No está claro qué mecanismos subyacen a la diferencia en la sensibilidad a la presión entre los barorreceptores aórticos y carotídeos. Comparamos el nivel de expresión de varios canales TRP mecanosensibles (Figura 6) (O «Neil y Heller, 2005; Christensen y Corey, 2007; Pedersen y Nilius, 2007; Patel et al., 2010). Nuestros resultados mostraron que las neuronas barorreceptoras aórticas tienen una mayor expresión de varios canales TRP mecanosensibles, incluidos TRPV4 y TRPC6. Es posible que una mayor expresión de TRPV4 y / o TRPC6 pueda contribuir a la alta sensibilidad a la presión de los barorreceptores aórticos. Se necesitan más estudios para verificar el papel de estos canales iónicos.
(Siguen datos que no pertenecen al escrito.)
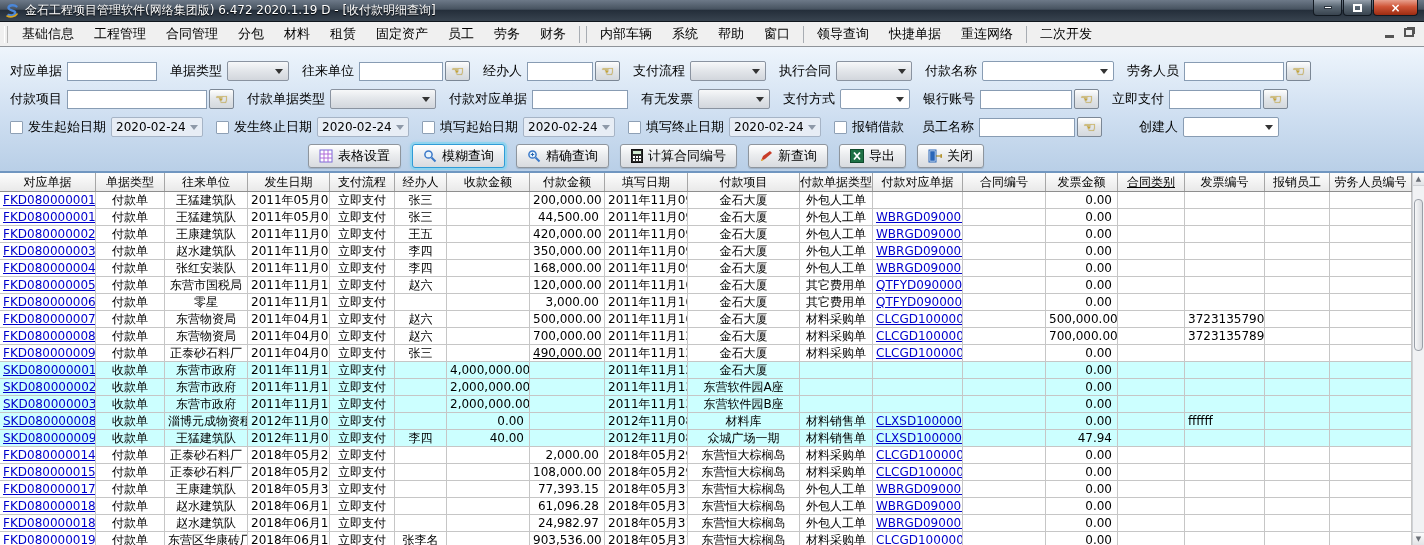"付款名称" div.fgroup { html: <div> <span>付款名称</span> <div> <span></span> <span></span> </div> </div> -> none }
Anteriormente se informó que el ganglio nudoso y el ganglio petroso contienen dos tipos diferentes de neuronas (Belmonte y Gallego, 1983). Uno de ellos da potenciales de acción continuos tras la estimulación eléctrica, mientras que el otro solo da una acción única. potencial tras la estimulación. Los autores asignaron a las primeras como neuronas sensibles a la presión y a las segundas como neuronas quimiosensibles. Nuestros resultados indican que puede no ser apropiado Te para asignar las neuronas sensibles a la presión y las neuronas insensibles a la presión solo en función de si disparan un potencial de acción único o potenciales de acción continuos en respuesta a la corriente despolarizante. De hecho, un gran porcentaje de células que disparan un único potencial de acción en respuesta a la estimulación eléctrica también son sensibles a la presión y, por tanto, pertenecen a las neuronas barorreceptoras sensibles a la presión (Figura 2 y Tabla 1).

En resumen, el presente estudio proporciona evidencia de que los barorreceptores aórticos son más sensibles a la presión que los barorreceptores carotídeos y agrega nueva información a la comprensión de la fisiología básica.

Contribuciones de los autores

EL y XY diseñan los experimentos y redactan el manuscrito. EL, CL e YY realizan los experimentos. XY, YH, AM y LJ revisaron el manuscrito. Todos los autores aprobaron la versión final del manuscrito.

Financiamiento

Este trabajo fue apoyado por subvenciones del Comité de Subvenciones de Investigación de Hong Kong CUHK478710, CUHK478413, AoE / M-05/12, TBRS / T13-706 / 11, subvención 31470912 de la Fundación Nacional de Ciencias de China y subvención conjunta RGC-NSFC N_CUHK439 / 13.

Declaración de conflicto de intereses

Los autores declaran que la investigación se realizó en ausencia de relaciones comerciales o financieras que pudieran interpretarse como un posible conflicto de intereses.